Scrum Documentation: Here is what you need

New and experienced scrum practitioners often have questions about scrum documentation. Some are of the mind that, “If little documentation is good, then none is better”, while others have the standpoint of “If we don’t have documentation, what will we do when we need to look backward?” Like many things, the answer is somewhere in the middle. Note: For the sake of illustration, in this article I am excluding regulated industries with more strict and prescribed documentation/compliance requirements.

Typical Examples of Agile Documentation

Here are some of the typical documentation/artifacts you would need as part of your agile project:
Product Backlog: The product backlog is an ordered “wish list” of all the features of the product. It’s maintained by the product owner and is periodically refined to ensure the most valuable items are at the top, and the less valuable items are near the bottom. ┬áThe product backlog typically takes the form of a collection of user stories.
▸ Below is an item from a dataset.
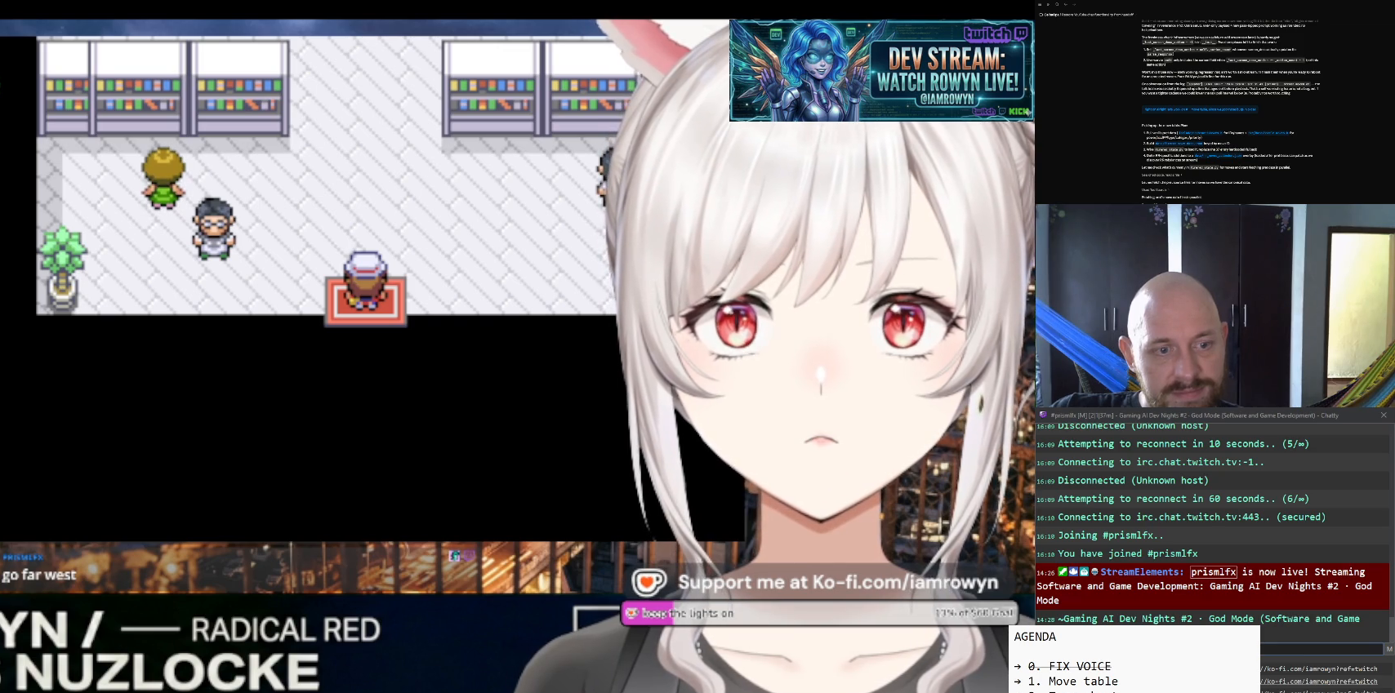
{"buttons": ["B"], "events": []}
Release Plan: A release plan helps us understand the general direction of the release from a feature perspective, and gives us a more holistic view of what we are developing.

Sprint Plan: A sprint plan is a list of items (usually a subset of the release plan) that will be worked on in each sprint.

Task Board: A task board is a simple kanban board that helps us understand what is not yet started, what is in progress, and what is done in our sprint.

Sprint Review Deck: A sprint review deck is a short presentation that helps communicates to stakeholders what has been completed this sprint, and what to expect for the next sprint.

Sprint Retrospective Backlog: A sprint retrospective backlog is a backlog of improvements that have been decided on in the sprint retrospective.

Team Working Norms: Team working norms (also known as working agreements) are the “norms” that a team agrees upon. These might include items like “work from home on Fridays” or “Core office hours are 10-4”

Definition of Ready: The definition of ready is a list of requirements, decided by the team, that product backlog items must fulfill before the team agrees to work on them.

Definition of Done: The definition of done is a list of requirements, decided by the product owner, that product backlog items must fulfill before the product owner accepts the item as done.